EXTRAIT À LIRE:
Comme d'habitude, la scène se vide et Souad reste seule avec sa guitare : c'est le moment sacré de " Raoui ". Les bruits se calment, l'exitation baisse d'un cran et aux premières notes de l'arpège, c'est le silence et le recueillement. La voix cristalline de Souad nous envoûte. C'est le grand frisson et les larmes qui montent aux yeux. Le public reprend " Hadjitek, Madjitek ", sans que la magnifique Souad fasse quoi que ce soit. Et ça peut durer longtemps, toute la nuit tellement c'est beau. Les musiciens trempés de sueur viennent saluer. Souad serre des mains à volonté. Tout le monde en veut encore. Ils reviendront sur scène trois fois sous les bis du public conquis.

DONNÉES FOURNIES:
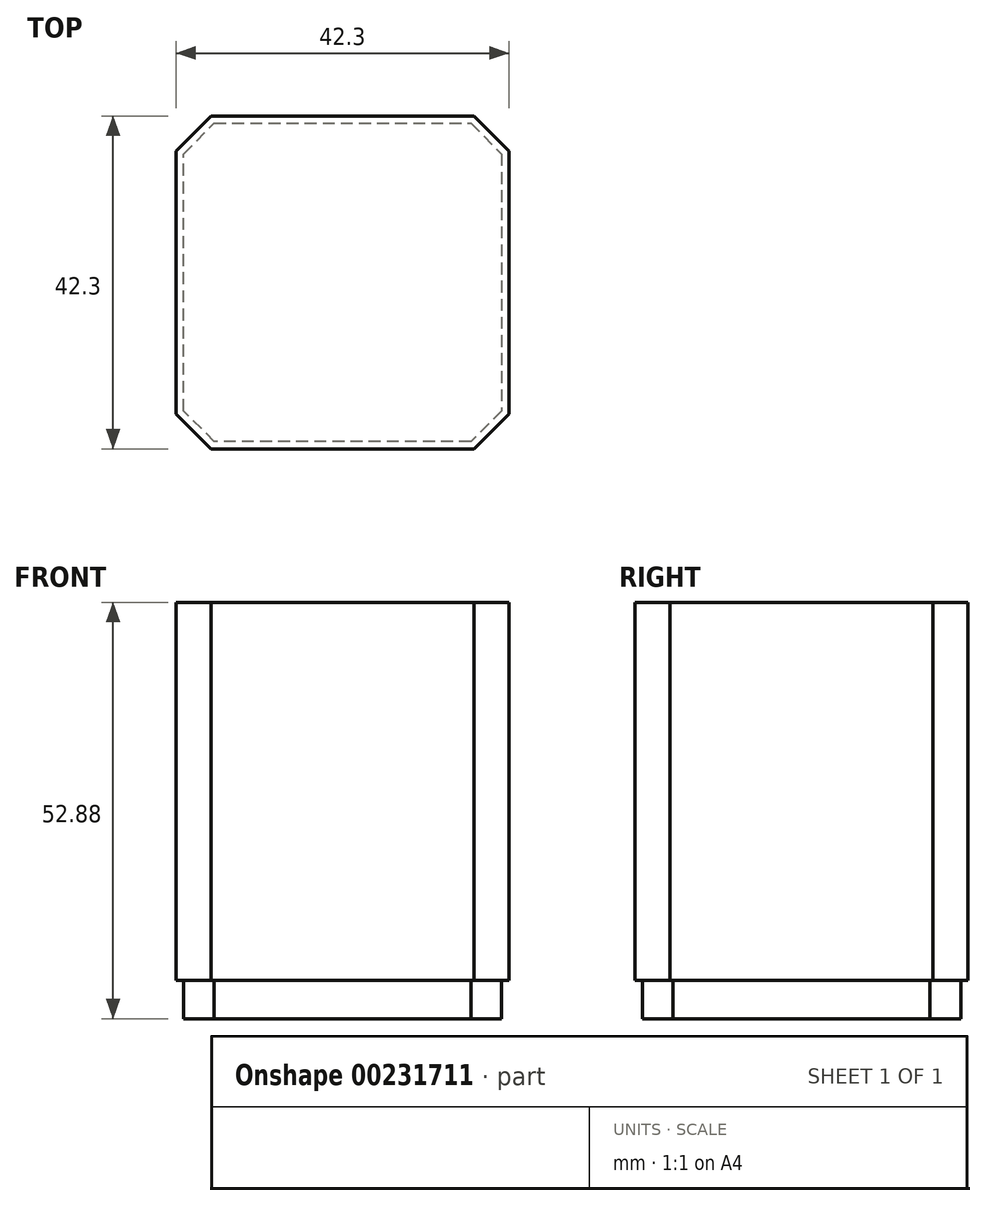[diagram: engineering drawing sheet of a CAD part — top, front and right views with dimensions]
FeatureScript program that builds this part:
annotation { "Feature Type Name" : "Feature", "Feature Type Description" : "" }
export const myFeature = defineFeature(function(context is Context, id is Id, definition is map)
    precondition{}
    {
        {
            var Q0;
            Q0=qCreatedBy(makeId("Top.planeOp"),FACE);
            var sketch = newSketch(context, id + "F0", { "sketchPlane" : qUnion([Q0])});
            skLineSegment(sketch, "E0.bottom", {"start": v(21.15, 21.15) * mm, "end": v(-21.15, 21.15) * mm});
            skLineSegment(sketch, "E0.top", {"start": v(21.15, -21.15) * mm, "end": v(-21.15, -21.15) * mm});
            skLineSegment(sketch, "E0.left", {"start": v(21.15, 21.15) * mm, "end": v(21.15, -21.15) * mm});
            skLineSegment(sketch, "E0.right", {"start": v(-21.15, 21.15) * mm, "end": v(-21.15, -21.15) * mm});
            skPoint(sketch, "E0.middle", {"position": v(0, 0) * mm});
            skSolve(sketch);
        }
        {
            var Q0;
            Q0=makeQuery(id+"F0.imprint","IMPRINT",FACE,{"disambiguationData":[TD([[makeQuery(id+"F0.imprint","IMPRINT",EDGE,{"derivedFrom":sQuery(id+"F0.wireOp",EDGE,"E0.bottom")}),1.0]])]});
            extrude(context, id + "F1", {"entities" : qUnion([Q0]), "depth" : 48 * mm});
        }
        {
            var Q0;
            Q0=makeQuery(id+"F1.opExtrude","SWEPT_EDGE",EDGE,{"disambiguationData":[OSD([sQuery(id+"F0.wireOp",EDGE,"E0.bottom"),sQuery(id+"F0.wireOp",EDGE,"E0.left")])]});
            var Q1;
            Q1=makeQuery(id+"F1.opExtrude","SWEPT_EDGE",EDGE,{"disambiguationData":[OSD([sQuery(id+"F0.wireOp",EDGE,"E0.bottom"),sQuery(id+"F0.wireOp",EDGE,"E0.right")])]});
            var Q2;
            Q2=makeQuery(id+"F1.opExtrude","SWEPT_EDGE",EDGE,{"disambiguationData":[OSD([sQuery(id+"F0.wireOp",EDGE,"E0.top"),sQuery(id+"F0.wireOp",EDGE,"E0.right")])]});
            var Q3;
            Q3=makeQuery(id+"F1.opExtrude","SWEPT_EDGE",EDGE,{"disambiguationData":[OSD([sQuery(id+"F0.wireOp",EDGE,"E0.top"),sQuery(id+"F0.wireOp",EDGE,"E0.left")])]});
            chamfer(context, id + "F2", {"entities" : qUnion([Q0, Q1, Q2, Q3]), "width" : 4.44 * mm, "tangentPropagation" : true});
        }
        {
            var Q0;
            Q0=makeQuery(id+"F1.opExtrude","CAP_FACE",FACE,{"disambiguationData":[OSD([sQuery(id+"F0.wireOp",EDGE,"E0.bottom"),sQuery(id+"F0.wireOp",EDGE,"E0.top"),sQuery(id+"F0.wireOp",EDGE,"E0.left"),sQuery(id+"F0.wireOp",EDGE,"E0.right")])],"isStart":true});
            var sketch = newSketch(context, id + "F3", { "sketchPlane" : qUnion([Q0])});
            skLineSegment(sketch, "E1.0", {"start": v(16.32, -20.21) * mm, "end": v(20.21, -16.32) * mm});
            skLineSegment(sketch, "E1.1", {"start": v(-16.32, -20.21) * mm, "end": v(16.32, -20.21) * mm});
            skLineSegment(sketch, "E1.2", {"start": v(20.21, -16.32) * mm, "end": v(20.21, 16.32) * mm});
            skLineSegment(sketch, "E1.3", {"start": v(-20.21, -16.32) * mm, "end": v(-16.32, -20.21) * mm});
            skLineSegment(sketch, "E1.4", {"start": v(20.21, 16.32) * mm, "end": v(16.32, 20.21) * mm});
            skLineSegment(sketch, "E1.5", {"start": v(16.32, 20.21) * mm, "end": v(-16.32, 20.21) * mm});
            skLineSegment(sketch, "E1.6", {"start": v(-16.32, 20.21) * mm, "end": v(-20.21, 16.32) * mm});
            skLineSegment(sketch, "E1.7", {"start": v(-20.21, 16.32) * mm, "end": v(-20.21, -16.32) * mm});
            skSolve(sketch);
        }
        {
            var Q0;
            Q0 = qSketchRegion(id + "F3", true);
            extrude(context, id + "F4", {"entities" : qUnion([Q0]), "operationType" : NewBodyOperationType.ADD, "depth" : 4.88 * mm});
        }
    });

CONSIGNE 1: D'après l'extrait à lire, combien de fois les musiciens reviennent-ils sur scène ?
CONSIGNE 2: Renvoyez chaque ligne des données où figure la chaîne "depth".
Le texte et les données n'ont aucun rapport entre eux.

RÉPONSE 1: Ils reviennent sur scène trois fois, sous les bis du public conquis.

RÉPONSE 2:
            extrude(context, id + "F1", {"entities" : qUnion([Q0]), "depth" : 48 * mm});
            extrude(context, id + "F4", {"entities" : qUnion([Q0]), "operationType" : NewBodyOperationType.ADD, "depth" : 4.88 * mm});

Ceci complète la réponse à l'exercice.